Jackson’s philosophical tussle with Hamilton’s version of a central bank extends back before his election to the presidency in 1828. Convinced he had been denied the office in a close race four years earlier by elites like then-Speaker of the House Henry Clay – who instead anointed the privileged son of a previous president, John Quincy Adams – Jackson ran on a radical reform platform that derived wide support from agrarian interests, particularly in the slavery strongholds of the South. When he won, Jackson held the first inaugural ball open to the public.
Early in his first term, Jackson sowed the seeds for taking on the powers of the Second Bank, whose charter would need to be renewed in 1836. According to Michael Barone, a resident fellow at the American Enterprise Institute, “Jackson argued that government interference in the economy would inevitably favor the well-entrenched and well-connected. It would take money away from the little people and give it to the elites.”
The president asked Congress to reconsider whether the bank deserved its station given that it had “failed in the great end of establishing a uniform and sound currency,” a reference to several financial panics that had occurred in the preceding decade.
As Jackson built on his opposition to the institution’s purpose, the bank, led by the Princetonian financier and editor of a literary magazine, Nicholas Biddle, sought support from the president’s political rivals.

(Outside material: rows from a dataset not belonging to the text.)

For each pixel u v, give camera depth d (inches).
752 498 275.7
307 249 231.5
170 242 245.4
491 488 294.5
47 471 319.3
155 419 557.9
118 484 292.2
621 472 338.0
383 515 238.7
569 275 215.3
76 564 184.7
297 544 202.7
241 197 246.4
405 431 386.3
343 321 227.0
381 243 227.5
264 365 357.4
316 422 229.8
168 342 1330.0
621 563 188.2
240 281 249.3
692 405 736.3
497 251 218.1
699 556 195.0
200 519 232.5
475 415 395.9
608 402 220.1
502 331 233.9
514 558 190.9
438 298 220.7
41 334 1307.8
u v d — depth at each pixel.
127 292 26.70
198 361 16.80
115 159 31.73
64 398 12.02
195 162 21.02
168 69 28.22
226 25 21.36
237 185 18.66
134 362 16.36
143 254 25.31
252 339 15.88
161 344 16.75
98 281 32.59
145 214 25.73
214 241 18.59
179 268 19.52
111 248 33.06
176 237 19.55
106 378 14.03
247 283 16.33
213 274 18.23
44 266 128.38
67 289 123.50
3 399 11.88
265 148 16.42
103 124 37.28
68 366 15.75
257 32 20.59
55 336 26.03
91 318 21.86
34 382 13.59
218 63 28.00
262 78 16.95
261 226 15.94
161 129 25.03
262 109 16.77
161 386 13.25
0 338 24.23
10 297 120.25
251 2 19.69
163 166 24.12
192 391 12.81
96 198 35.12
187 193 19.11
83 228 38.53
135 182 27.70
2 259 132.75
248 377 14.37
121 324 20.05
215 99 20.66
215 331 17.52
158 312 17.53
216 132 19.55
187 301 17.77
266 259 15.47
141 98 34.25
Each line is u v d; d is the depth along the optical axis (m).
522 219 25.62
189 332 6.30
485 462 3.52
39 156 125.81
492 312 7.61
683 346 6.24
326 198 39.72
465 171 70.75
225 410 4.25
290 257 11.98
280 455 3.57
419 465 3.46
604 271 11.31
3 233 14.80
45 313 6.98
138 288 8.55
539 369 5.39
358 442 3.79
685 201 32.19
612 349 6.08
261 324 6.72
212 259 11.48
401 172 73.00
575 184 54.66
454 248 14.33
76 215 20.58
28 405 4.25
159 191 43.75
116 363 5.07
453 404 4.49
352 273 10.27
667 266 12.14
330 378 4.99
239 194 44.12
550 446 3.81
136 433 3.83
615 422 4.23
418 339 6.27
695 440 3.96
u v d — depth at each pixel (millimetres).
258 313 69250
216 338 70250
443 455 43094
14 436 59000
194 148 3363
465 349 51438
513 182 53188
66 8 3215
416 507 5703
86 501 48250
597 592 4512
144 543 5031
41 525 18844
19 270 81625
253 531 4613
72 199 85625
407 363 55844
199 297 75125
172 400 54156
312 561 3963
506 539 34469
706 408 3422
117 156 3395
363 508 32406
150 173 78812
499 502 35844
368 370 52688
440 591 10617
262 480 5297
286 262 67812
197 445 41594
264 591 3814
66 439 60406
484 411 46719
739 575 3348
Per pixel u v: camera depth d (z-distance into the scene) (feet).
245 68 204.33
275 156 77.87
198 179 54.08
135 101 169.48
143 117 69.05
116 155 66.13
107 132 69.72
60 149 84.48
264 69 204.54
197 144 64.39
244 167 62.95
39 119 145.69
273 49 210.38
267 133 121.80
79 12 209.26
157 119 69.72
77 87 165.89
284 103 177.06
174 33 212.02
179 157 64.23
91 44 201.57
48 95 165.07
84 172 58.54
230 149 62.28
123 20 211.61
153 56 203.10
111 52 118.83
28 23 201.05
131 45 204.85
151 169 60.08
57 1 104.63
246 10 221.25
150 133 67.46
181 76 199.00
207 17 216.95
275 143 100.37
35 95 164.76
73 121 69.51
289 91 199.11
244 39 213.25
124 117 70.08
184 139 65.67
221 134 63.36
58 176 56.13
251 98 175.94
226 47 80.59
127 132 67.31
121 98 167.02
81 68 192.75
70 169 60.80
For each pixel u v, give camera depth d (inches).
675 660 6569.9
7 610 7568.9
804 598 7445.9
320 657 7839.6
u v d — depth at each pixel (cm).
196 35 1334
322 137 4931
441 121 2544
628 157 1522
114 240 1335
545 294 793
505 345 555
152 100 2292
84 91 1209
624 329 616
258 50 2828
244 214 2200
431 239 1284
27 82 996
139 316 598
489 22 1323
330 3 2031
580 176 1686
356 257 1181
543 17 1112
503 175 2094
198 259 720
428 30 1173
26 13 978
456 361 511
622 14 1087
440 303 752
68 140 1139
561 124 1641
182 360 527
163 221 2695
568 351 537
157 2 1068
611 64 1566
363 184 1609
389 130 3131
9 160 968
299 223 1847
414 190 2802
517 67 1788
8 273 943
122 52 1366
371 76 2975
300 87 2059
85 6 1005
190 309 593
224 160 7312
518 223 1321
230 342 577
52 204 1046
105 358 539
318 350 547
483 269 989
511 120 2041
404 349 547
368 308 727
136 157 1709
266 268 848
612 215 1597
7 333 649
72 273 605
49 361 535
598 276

Chief among them was Clay, who would unsuccessfully challenge Jackson for the presidency in 1832 as a National Republican. In defeat, Clay would go on to help found the Whig Party.
Jackson, who told Secretary of State Martin Van Buren “the bank is trying to kill me, but I will kill it,” turned the future of the institution into a referendum against the urban American elite. As Trump supporter Newt Gingrich co-wrote a year ago, in an essay comparing the real-estate mogul’s appeal to Jackson’s, “millions supported Andrew Jackson because they deeply distrusted the Bank of the United States and other instruments of elite power over the average citizen.”
Biddle fought against Jackson’s attempts to dismantle the bank, even after he won a second term by promising to do so. “This worthy president thinks that because he has scalped Indians and imprisoned judges, he is to have his way with the Bank,” proclaimed Biddle. “He is mistaken.” In the end, it was Biddle who miscalculated, retaliating by withdrawing credit and provoking economic crisis. That only lent greater legitimacy to critics who feared its unaccountable powers.
The Second Bank, without a renewal of its charter, became a private company in 1836 and was eventually liquidated. It was not for another 70-odd years – and after numerous financial panics – that Congress sought to replace its duties, among them acting as the chief watchdog of private banks, with the creation of the Federal Reserve in 1913.
Today, Hamilton – the founder of the bank that Jackson tormented – is considered a national treasure. And both political parties are actively bashing banks. It is, however, the Republicans and their disruptive leader Trump who most embody Jackson’s populist ideals. Indeed, their party platform lays out a plan to turn the financial system into a de facto network of community banks.
Democrats, too, want to curtail the power of giant financial institutions, by enforcing the existing Dodd-Frank Act and brandishing the breakup stick should they fail to follow the rules. That is, however, a less radical vision – more Biddle than Jackson. And look at how that turned out.